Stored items
☆ ☆ ☆ ☆ ☆
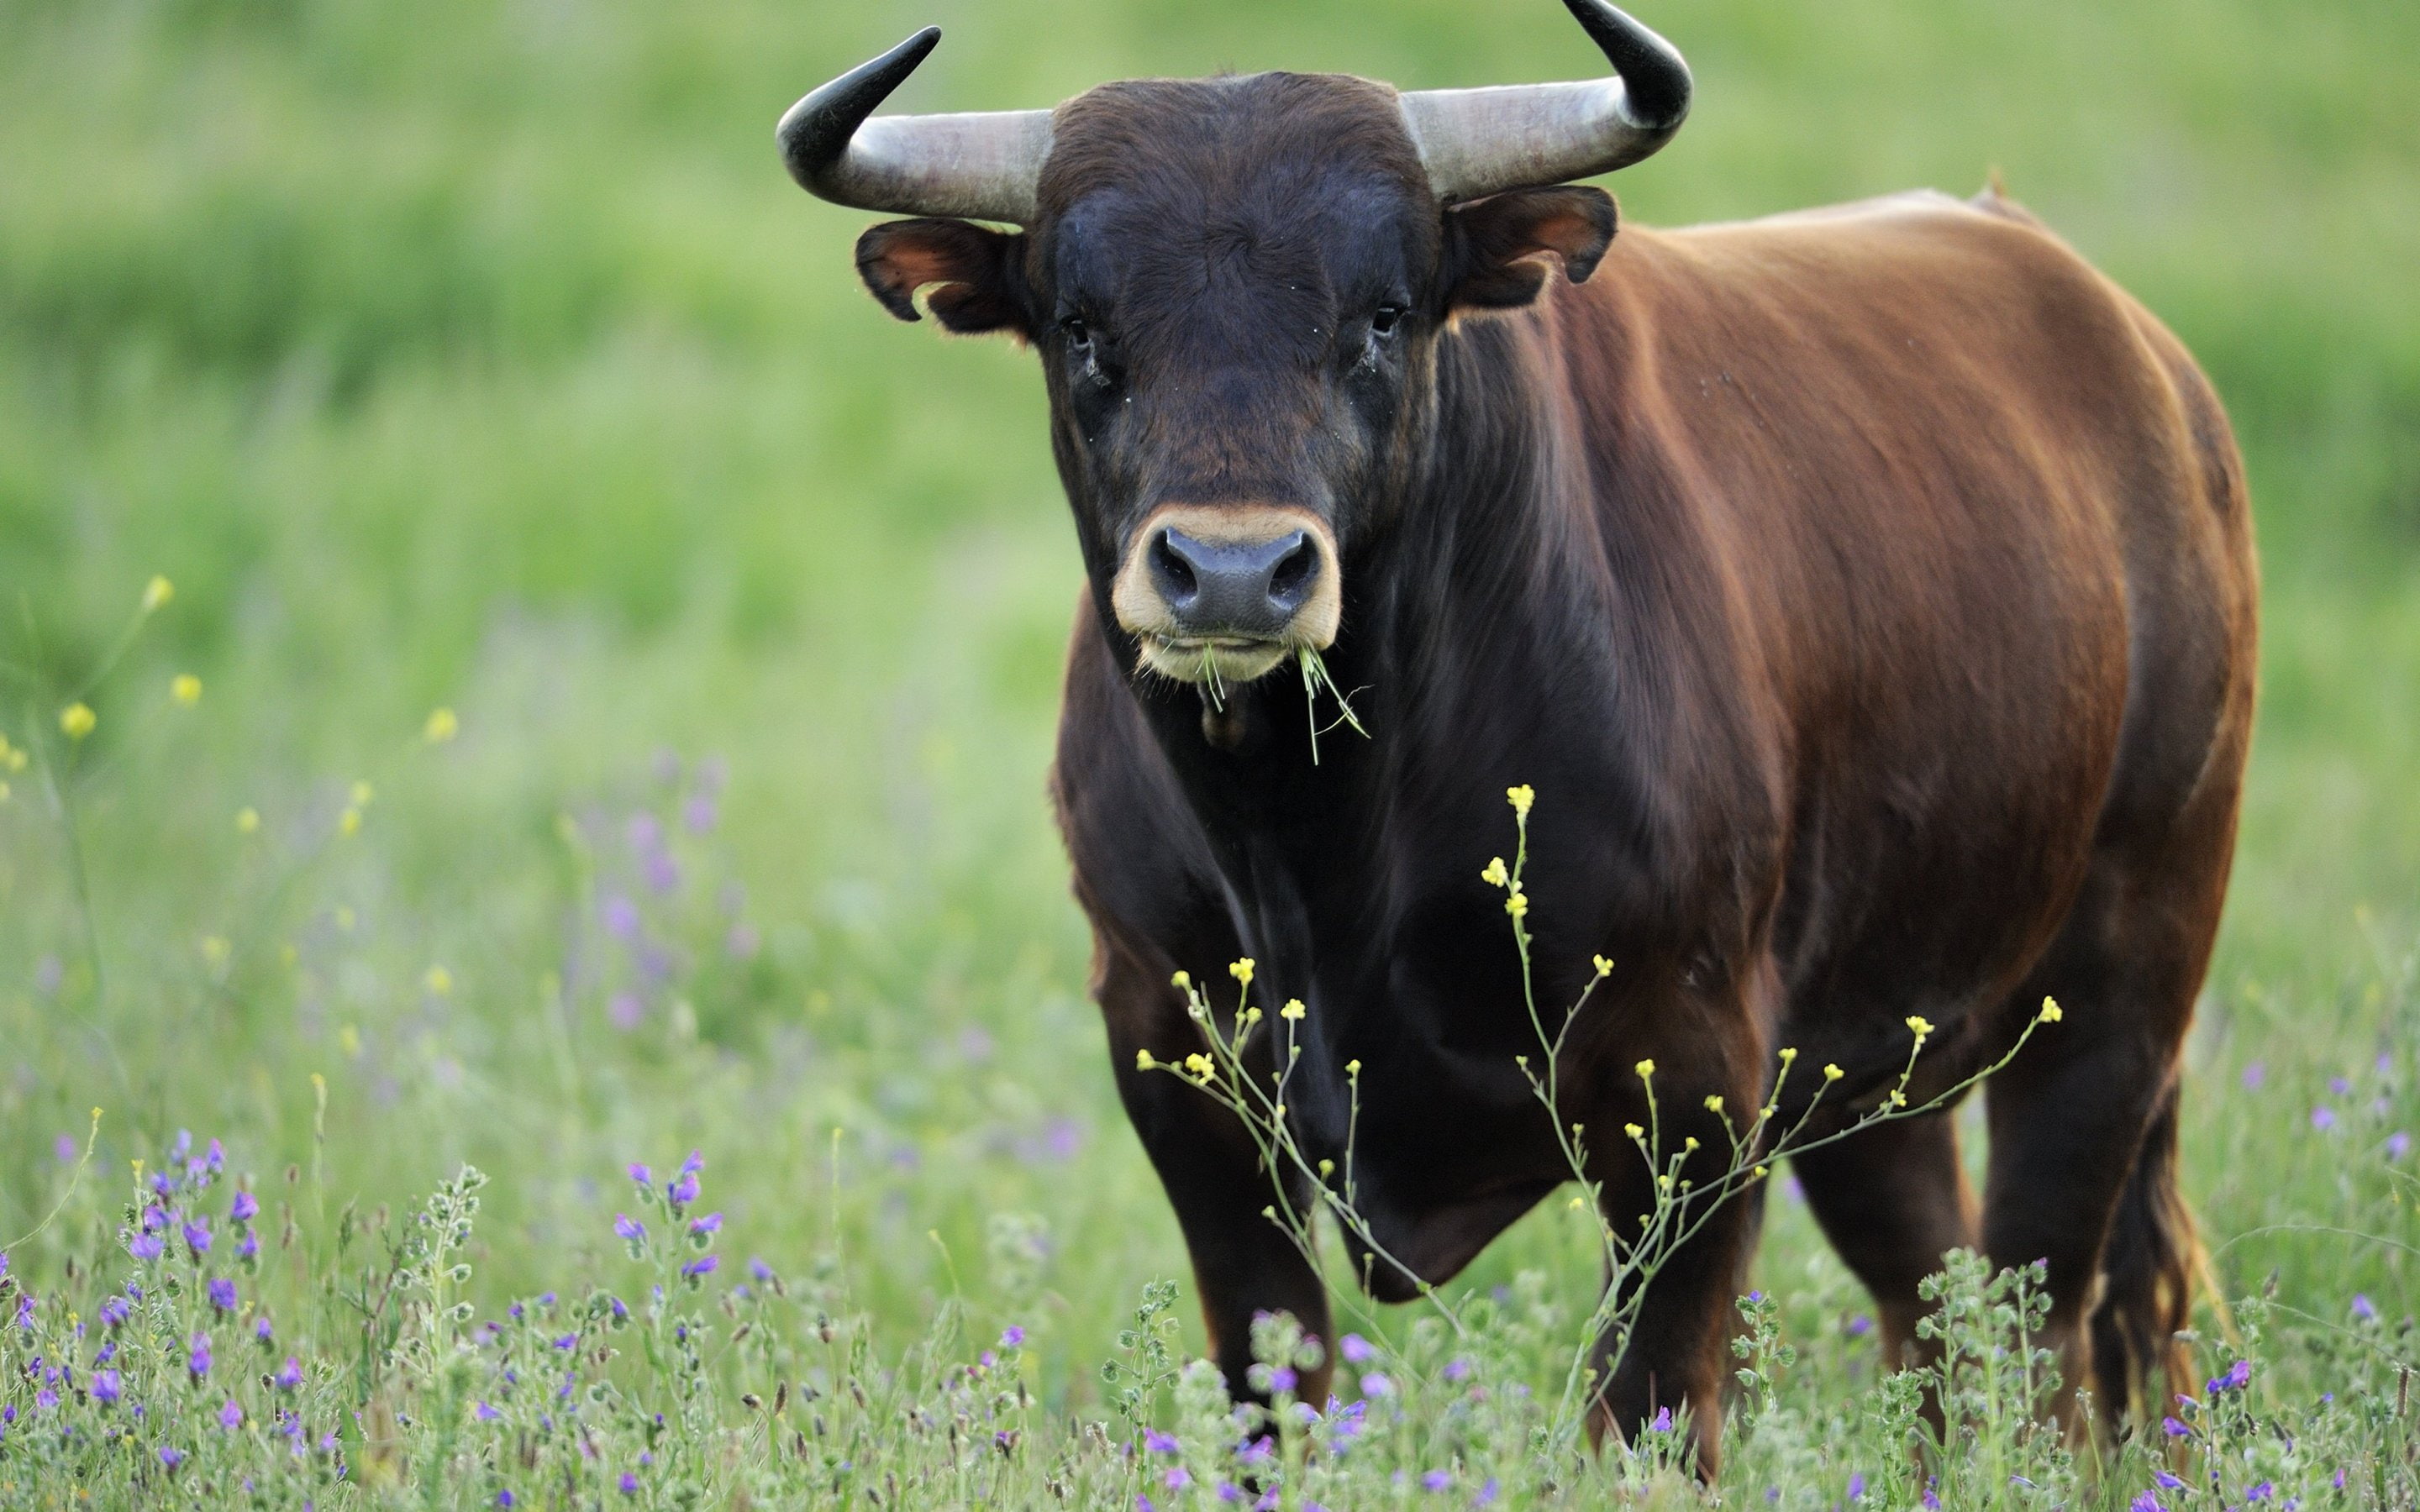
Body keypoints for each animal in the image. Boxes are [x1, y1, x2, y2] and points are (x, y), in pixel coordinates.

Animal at [776, 0, 2257, 1468]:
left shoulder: (1693, 1088)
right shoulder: (1173, 1063)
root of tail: (2148, 365)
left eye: (1382, 315)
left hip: (2120, 990)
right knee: (1941, 1308)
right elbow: (1273, 1378)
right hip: (1878, 1062)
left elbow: (1651, 1408)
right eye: (1084, 328)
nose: (1236, 573)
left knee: (2052, 1326)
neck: (1314, 841)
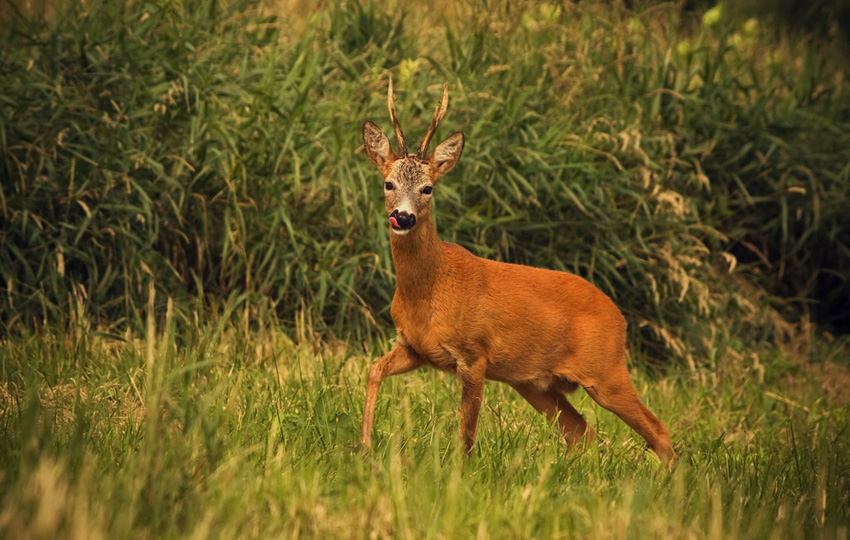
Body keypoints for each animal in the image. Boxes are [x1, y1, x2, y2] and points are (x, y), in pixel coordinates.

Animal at [354, 80, 672, 464]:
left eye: (427, 188)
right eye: (388, 184)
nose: (403, 217)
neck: (430, 288)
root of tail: (619, 318)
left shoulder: (475, 354)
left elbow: (467, 430)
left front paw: (459, 470)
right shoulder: (415, 348)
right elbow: (374, 370)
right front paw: (364, 447)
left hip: (605, 371)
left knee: (658, 430)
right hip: (534, 383)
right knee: (581, 431)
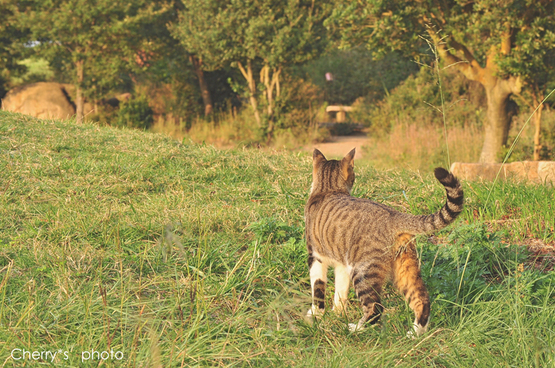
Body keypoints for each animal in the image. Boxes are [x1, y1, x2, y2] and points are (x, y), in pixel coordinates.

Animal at [304, 148, 464, 338]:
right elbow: (340, 291)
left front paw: (315, 315)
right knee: (422, 299)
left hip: (363, 271)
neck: (328, 189)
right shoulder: (342, 264)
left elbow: (317, 289)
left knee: (376, 308)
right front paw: (337, 314)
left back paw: (355, 328)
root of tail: (394, 216)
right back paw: (415, 333)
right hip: (404, 268)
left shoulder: (315, 256)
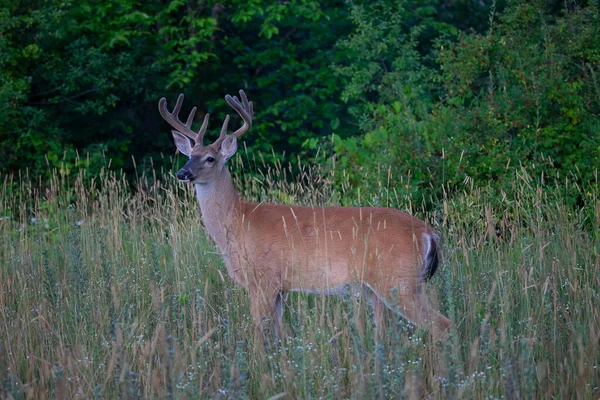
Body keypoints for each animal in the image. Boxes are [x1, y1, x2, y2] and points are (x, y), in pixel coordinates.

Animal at [159, 89, 450, 340]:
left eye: (210, 158)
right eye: (189, 154)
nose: (182, 173)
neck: (238, 221)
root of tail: (428, 233)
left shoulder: (264, 278)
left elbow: (258, 334)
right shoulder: (281, 288)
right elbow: (279, 334)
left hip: (400, 282)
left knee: (442, 325)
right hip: (380, 289)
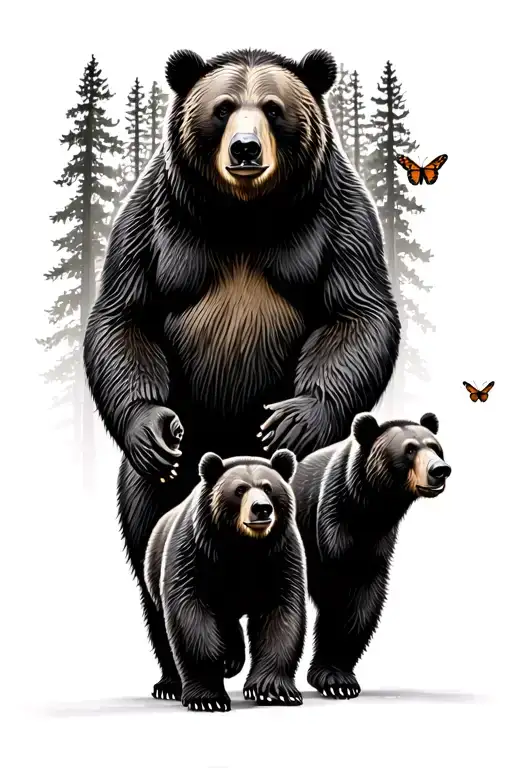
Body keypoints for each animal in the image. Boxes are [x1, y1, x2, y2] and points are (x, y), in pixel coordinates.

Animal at [143, 448, 306, 712]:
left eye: (268, 487)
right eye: (239, 489)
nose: (262, 508)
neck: (243, 547)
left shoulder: (280, 556)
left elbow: (281, 615)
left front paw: (275, 692)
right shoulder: (195, 554)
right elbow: (190, 615)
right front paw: (208, 697)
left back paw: (232, 660)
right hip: (153, 575)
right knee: (159, 626)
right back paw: (169, 686)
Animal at [291, 411, 451, 699]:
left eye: (435, 446)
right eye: (410, 449)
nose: (439, 470)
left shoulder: (375, 545)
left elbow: (361, 601)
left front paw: (337, 675)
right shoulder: (330, 525)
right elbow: (340, 592)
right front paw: (335, 680)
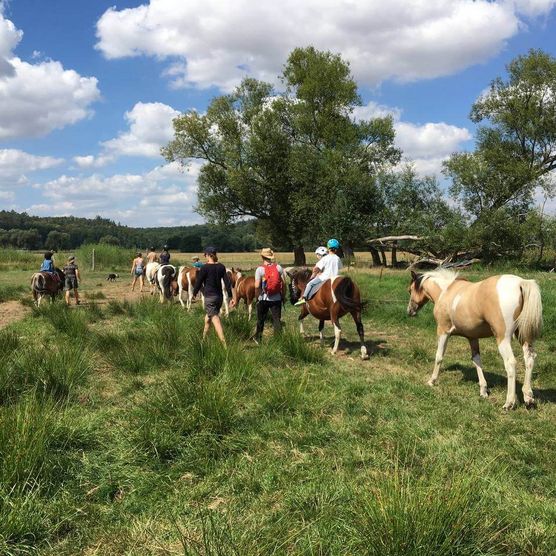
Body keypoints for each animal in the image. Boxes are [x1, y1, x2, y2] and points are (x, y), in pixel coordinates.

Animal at [406, 270, 540, 408]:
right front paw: (483, 391)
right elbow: (476, 360)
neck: (446, 291)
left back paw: (509, 403)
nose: (410, 311)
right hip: (524, 336)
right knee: (529, 358)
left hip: (503, 338)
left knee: (510, 363)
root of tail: (520, 283)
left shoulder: (443, 331)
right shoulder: (472, 337)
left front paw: (431, 381)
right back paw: (528, 398)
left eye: (410, 290)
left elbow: (439, 356)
☆ ☆ ☆ ☆ ☆
Task directions: Which lines above include the word "tail"? Show each one.

Reply:
root of tail: (2148, 365)
root of tail: (619, 318)
root of tail: (394, 216)
root of tail: (428, 233)
root of tail: (520, 283)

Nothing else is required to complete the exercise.